SELECTED TEXT ::

· · · · ·

Chiram Union (চিরাম ইউনিয়ন) is a union parishad under Barhatta Upazila of Netrokona District in northern Bangladesh

==History==
During the rule of the Hindu rulers, the area, known in later days as the eastern part of Mymensingh district, was covered with thick forests and was ruled by Koch, Hajong and Garo people, Towards the end of the 13th century, Baisya Garo ruled over the area. In the Muslim era, around the 14th century, the area west of the Meghna River was called the Bhati region. After the ascent of the independent late medieval Sultan of the Bengal Sultanate, Alauddin Husain Shah in 1498, the Mymensingh area came under Muslim rule.

==Geography==
Chiram Union has a total area of 7,223 acres.

==Demographics==
According to the 2022 Bangladeshi census, Chiram Union had 4,164 households and had a total population of 18,279 of which males numbered 9,067 and females numbered 9,212. Muslims numbered 16,625, Hindus1.652 .
Chiram Union had a literacy rate of 30.4 %.

==Villages==
A union council or a rural council, rural union, simply union, is the smallest rural administrative and local government unit in Bangladesh,

Mouzas (villages in Chiram Union with a population exceeding 2,000 in 2022 Bangladesh census were (population in brackets): Chhiiram (5,330) and Naihati (2,396).

· · · · ·

SOURCE DATA ::
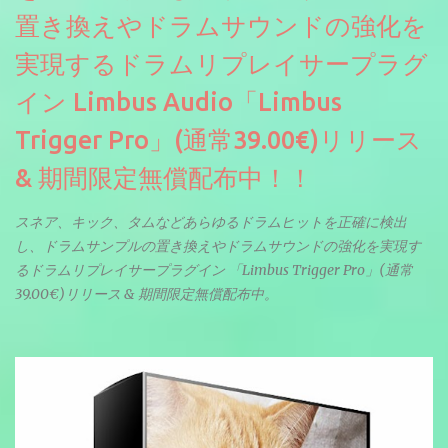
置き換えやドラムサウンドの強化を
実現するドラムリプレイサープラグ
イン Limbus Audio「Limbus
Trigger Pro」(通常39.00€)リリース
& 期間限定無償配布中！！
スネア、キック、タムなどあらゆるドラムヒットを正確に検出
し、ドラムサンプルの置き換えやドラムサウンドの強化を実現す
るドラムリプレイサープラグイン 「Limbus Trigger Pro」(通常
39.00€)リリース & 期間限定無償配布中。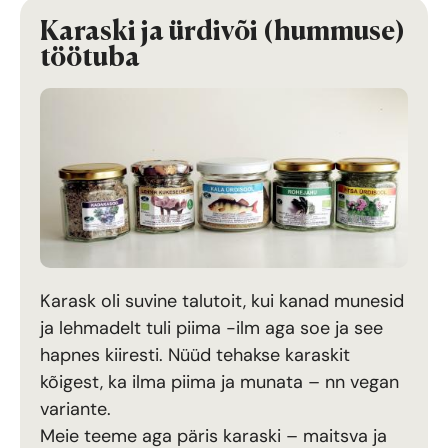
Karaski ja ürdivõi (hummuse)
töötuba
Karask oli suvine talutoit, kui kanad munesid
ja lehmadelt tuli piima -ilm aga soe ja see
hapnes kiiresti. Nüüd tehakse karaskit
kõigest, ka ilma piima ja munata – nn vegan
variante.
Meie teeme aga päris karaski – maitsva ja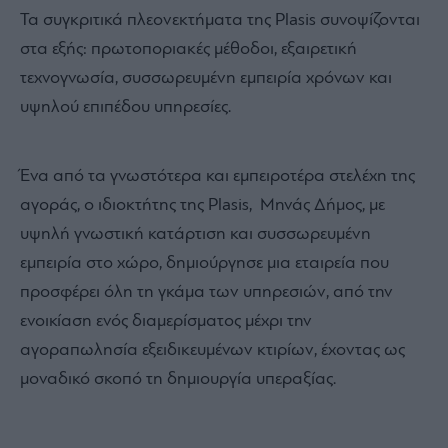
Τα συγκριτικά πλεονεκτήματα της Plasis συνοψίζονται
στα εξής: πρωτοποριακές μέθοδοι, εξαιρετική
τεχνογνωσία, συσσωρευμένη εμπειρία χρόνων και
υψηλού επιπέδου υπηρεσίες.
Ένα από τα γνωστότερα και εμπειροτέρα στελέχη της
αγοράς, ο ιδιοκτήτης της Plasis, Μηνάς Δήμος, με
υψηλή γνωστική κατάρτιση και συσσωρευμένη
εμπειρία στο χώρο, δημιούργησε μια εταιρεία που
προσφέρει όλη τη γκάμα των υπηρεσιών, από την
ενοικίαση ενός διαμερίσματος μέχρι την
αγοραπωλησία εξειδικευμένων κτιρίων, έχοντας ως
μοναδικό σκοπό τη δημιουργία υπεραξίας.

· · · · ·

YOUR INSTRUCTIONS ::
Decide whether each statement agrees with the text on Chiram Union, answering yes or no and quoting the words of the text that settle it: (a) Chiram Union covers 7,223 acres in total; (b) the 2022 census counted more males than females in Chiram Union; (c) Naihati had a population above 5,000 in the 2022 census. The material has no connection to the text on Chiram Union.

FINISHED EXERCISE ::
(a) Yes: "Chiram Union has a total area of 7,223 acres."
(b) No: "males numbered 9,067 and females numbered 9,212"
(c) No: "Naihati (2,396)"